Александр Введенский - Том 2. Произведения 1938–1941
Первое слово абсурдирующего в совокупности своих частей названия следующего стихотворения — Очевидец и крыса обозначает наблюдателя, выступающего в начале, середине и в конце произведения с «монологическим диалогом» или «диалогическим монологом». На правах своего рода «ведущего» он высказывает универсальное сомнение в категориях жизни и смерти; невозможность их понимания с помощью рассудка знаменуется тем, что у него, как у балаганного персонажа, отваливается голова. Этот персонаж — поэт (Дверь в поэзию открыта), он же, очевидно, лежебока, бедный всадник, — образ, перекликающийся с последней строкой знаменитой Элегии Введенского: певец и всадник бедный (№ 31).

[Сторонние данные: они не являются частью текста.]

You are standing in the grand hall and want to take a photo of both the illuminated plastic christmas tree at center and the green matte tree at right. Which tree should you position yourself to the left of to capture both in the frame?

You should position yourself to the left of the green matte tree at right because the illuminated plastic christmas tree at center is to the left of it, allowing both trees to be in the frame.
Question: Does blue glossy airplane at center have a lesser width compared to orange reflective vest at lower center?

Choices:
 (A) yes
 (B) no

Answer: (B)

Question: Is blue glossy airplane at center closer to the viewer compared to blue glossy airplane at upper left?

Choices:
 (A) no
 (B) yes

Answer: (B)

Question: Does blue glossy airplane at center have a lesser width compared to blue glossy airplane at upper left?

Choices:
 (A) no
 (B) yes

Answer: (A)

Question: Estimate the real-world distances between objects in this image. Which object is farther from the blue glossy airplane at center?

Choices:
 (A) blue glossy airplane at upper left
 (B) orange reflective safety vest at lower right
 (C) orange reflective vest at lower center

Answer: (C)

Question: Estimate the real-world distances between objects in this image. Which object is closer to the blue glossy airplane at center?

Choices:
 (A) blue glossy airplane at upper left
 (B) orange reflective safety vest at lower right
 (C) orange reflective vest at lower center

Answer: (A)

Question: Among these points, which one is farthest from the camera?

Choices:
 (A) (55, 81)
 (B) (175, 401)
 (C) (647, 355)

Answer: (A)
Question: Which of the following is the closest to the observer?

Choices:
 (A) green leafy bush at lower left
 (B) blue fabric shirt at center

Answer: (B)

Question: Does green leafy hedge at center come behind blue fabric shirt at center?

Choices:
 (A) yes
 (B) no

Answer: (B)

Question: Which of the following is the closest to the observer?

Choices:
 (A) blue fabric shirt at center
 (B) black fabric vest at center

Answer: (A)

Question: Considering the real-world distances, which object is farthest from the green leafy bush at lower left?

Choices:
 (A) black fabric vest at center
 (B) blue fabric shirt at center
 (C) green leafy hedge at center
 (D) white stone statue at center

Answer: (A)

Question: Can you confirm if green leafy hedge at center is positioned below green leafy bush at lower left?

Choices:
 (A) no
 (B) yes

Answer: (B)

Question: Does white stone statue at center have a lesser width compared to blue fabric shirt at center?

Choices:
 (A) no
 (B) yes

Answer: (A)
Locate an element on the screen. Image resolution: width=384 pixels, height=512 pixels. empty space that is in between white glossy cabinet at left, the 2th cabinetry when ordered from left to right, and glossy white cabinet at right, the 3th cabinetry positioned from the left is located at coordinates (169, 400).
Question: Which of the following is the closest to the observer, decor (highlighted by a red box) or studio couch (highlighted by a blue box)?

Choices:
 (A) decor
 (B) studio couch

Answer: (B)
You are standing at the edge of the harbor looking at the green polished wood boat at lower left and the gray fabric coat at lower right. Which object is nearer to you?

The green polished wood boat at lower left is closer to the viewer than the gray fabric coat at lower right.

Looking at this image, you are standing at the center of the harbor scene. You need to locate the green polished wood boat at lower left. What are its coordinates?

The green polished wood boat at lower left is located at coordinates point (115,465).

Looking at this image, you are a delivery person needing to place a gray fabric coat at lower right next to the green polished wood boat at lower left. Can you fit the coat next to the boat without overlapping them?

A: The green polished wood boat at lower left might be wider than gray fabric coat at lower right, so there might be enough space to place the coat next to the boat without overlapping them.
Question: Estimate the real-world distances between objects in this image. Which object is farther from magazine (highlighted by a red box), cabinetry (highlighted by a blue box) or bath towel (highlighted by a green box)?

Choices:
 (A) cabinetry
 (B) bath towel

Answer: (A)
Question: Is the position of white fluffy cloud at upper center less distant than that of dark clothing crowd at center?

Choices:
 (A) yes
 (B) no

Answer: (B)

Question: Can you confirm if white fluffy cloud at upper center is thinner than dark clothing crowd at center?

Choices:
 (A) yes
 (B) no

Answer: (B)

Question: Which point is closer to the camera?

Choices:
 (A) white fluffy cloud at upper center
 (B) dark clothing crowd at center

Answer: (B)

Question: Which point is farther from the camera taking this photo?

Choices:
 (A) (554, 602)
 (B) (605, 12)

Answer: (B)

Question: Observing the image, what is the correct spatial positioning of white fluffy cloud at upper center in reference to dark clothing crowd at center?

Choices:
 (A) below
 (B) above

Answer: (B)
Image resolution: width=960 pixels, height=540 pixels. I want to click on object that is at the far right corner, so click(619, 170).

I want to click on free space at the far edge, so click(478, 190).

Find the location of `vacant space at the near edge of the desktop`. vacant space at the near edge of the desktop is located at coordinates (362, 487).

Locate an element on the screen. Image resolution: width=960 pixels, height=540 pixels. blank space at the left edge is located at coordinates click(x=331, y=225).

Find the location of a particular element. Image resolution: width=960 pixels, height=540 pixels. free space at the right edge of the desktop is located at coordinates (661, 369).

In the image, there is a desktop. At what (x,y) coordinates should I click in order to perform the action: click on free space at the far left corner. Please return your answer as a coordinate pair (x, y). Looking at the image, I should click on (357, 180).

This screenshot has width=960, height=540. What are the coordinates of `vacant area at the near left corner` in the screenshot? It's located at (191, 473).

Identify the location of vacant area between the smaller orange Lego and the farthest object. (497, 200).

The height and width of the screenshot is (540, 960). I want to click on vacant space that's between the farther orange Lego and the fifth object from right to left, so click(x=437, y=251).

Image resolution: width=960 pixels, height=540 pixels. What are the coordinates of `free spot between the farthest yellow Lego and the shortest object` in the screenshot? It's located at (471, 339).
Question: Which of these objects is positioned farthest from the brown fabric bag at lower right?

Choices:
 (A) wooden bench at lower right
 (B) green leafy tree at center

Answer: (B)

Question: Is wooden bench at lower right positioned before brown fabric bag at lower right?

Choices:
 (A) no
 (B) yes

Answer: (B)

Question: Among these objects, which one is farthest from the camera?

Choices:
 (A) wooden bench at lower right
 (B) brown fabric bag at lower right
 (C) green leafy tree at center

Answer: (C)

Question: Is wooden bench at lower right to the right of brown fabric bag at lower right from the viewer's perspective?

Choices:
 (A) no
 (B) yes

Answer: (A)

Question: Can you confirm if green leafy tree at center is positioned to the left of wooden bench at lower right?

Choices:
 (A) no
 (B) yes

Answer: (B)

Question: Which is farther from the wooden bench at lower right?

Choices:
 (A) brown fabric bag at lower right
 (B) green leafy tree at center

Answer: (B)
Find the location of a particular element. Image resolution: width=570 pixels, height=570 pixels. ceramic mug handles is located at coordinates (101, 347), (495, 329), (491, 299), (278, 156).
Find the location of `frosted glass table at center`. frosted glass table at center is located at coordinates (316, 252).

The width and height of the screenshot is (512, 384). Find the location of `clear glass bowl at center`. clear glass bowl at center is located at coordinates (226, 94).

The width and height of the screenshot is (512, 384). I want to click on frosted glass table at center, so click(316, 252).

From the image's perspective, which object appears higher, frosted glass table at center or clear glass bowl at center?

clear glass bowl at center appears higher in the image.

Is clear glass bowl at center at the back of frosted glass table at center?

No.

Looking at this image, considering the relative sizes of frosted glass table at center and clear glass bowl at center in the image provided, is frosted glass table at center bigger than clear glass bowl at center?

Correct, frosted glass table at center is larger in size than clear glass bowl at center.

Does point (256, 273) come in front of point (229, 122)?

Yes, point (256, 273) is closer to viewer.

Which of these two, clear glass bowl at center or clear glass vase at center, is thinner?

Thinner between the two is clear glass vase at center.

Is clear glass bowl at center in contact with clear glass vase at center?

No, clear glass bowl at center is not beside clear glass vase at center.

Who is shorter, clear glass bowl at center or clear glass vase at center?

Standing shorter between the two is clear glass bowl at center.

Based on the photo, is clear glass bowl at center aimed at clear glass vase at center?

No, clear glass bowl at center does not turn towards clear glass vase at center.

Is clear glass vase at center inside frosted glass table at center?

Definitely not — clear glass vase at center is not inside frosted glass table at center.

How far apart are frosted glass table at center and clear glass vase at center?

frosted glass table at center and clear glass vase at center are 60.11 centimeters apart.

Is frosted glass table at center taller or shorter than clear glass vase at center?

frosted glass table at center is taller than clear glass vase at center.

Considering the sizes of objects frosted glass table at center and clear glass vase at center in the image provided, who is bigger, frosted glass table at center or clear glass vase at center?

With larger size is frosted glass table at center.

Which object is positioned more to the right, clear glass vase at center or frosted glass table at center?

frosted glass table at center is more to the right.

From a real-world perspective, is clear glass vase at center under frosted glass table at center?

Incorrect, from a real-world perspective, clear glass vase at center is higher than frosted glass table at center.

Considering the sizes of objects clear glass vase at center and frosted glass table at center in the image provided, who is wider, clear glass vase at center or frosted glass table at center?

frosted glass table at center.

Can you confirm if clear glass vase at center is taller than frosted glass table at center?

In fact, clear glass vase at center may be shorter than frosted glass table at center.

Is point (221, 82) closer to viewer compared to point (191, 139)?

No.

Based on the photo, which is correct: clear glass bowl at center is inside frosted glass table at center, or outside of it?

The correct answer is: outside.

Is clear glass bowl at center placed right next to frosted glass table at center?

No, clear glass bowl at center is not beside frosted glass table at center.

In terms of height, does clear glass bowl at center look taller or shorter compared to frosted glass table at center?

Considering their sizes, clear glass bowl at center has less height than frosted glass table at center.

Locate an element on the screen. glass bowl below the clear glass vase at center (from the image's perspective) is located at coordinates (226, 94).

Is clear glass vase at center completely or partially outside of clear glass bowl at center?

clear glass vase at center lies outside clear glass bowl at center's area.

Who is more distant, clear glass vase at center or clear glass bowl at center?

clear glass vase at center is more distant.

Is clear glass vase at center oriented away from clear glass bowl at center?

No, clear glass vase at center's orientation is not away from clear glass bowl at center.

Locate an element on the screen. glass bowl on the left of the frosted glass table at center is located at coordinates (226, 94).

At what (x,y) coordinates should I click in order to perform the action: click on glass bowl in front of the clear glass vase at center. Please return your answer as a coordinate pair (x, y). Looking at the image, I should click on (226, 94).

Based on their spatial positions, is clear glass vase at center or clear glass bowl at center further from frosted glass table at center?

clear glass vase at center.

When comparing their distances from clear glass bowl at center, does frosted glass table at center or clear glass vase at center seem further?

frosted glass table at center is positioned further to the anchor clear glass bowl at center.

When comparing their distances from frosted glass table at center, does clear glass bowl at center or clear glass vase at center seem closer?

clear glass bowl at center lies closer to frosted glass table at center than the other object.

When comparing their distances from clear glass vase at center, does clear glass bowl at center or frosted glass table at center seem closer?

Главный женский персонаж — Лиза или Маргарита — носит сразу два «романтических» имени (те же имена у героинь двух «классицизирующих» произведений Хармса того же времени: «Месть» и «Гвидон»). В сниженной Сцене на шестом этаже, она, снова став курсисткой, меняет романтическое имя на бытовое и становится Катей, подобно тому как Он предстает в облике Фонтанова. Ее самоубийству предшествует убийство дворецким Грудецким некоего Степанова-Пескова, приобретающее космическую значимость. Смерть, по Введенскому, — это единственно реальное событие, прерывающее время, и вместе с ним — постижение мира в категориях обусловленного временем сознании.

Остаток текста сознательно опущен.